AANGELEVERDE TEKST:
··········

Woordenboek van Populair Taalgebruik

Marc De Coster (2020-2025)

Gepubliceerd op 04-01-2025

leeuwen op de weg zien

betekenis & definitie

(19e eeuw) (fig.) bang zijn voor ingebeelde gevaren; spoken zien. Ontleend aan de bijbel. Syn.: beren* op de weg zien.

• Er zijn leeuwen op den weg: er is gevaar bij de onderneming, denkelijk ontleend van het gebeurde met den Profeet, 1 Kon, XIII: 24. (J.P. Sprenger van Eijk: Handleiding tot de kennis van onze vaderlandsche spreekwoorden en spreekwoordelijke zegswijzen, bijzonder van De Scheepvaart en het Scheepsleven ontleend. 1835)
• Leeuwen op de weg zien. Voorwendsel voor den luiaard, om zich aan zijn werk te onttrekken. Aan Spr. 22 : 13 ontleend. Over dag en midden op den weg vertoonen zich in den regel roofdieren niet. (Dr. J. Herderschee: Namen en spreekwijzen aan den bijbel ontleend. 1911)
• Dat was nu, wat de dominee de laatste keer, dat zij in de kerk was, weken geleden, gepreekt had, over die leeuwen op de weg van een christen. (D. Hogenbirk: Zonder tucht: een verhaal van huwelijksleed. 1933)

··········

BEGRIP TOETSEN:
- 1) Beantwoord op basis van het woordenboekartikel:
(a) Welk synoniem geeft het woordenboekartikel voor de uitdrukking?
(b) In welk jaar verscheen het werk van Dr. J. Herderschee?
(c) Naar welke bijbelplaats verwijst J.P. Sprenger van Eijk?
- 2) Neem uit het woordenboekartikel letterlijk het gedeelte over dat begint bij "Gepubliceerd op 04-01-2025" en eindigt bij "bijbel ontleend. 1911)".

OVERZICHT GEGEVENS:
··········

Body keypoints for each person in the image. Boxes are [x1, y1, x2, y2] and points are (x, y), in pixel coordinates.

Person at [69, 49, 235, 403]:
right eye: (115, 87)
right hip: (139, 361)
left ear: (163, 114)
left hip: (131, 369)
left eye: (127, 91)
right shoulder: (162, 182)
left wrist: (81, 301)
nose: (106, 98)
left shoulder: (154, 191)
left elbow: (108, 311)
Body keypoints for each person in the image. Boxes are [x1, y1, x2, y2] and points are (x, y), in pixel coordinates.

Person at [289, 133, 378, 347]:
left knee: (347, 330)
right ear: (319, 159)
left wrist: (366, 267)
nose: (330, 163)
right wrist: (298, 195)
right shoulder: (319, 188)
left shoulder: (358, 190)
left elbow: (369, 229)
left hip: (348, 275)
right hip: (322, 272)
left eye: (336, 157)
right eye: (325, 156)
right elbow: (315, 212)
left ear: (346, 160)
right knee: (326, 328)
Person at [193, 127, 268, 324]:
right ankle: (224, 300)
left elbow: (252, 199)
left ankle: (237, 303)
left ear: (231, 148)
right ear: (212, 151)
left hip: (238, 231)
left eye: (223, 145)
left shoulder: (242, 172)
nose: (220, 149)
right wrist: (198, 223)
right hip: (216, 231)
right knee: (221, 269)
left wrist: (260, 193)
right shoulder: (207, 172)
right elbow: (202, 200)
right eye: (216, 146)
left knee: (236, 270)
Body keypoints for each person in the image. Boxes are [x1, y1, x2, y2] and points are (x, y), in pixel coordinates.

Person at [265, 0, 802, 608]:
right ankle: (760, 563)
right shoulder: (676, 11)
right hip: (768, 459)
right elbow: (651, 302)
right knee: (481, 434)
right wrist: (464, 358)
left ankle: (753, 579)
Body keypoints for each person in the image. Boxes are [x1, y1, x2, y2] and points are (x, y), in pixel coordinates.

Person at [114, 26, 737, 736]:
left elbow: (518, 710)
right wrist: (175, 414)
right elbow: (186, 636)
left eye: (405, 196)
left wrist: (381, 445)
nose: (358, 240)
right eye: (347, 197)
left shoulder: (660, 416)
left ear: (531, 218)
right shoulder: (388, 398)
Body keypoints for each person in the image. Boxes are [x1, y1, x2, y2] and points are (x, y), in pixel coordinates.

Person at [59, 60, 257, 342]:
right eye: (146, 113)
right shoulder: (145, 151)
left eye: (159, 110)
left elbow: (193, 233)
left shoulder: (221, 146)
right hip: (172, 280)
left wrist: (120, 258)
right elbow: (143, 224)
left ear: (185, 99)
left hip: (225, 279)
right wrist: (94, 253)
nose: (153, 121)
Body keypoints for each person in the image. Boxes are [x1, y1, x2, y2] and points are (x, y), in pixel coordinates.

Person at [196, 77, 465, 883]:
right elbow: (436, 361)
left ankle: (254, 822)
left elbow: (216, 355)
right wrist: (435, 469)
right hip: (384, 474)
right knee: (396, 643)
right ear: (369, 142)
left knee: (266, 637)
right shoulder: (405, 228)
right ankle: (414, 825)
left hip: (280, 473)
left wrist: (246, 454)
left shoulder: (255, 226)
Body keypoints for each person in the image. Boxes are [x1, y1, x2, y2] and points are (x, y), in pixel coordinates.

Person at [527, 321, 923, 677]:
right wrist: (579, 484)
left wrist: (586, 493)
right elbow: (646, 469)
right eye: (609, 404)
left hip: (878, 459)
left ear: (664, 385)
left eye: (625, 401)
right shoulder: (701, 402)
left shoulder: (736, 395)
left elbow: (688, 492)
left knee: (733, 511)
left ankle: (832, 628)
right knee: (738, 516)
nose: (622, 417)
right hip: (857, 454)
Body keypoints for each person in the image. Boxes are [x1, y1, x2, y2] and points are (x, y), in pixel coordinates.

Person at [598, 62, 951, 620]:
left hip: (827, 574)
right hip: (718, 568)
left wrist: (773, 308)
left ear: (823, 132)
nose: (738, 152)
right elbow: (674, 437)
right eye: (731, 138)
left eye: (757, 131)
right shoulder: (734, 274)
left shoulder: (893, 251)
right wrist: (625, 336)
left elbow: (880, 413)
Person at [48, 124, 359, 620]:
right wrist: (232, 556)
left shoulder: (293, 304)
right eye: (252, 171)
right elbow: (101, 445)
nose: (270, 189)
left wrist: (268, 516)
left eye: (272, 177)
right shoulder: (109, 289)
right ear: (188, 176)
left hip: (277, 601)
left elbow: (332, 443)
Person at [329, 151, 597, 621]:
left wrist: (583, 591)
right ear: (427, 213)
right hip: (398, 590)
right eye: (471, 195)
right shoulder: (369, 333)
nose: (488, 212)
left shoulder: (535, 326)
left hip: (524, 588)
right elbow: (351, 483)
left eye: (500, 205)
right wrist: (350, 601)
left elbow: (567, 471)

··········

ANTWOORDEN PER OPDRACHT:
- 1)
(a) beren op de weg zien
(b) 1911
(c) 1 Kon, XIII: 24

- 2)
Gepubliceerd op 04-01-2025

leeuwen op de weg zien

betekenis & definitie

(19e eeuw) (fig.) bang zijn voor ingebeelde gevaren; spoken zien. Ontleend aan de bijbel. Syn.: beren* op de weg zien.

• Er zijn leeuwen op den weg: er is gevaar bij de onderneming, denkelijk ontleend van het gebeurde met den Profeet, 1 Kon, XIII: 24. (J.P. Sprenger van Eijk: Handleiding tot de kennis van onze vaderlandsche spreekwoorden en spreekwoordelijke zegswijzen, bijzonder van De Scheepvaart en het Scheepsleven ontleend. 1835)
• Leeuwen op de weg zien. Voorwendsel voor den luiaard, om zich aan zijn werk te onttrekken. Aan Spr. 22 : 13 ontleend. Over dag en midden op den weg vertoonen zich in den regel roofdieren niet. (Dr. J. Herderschee: Namen en spreekwijzen aan den bijbel ontleend. 1911)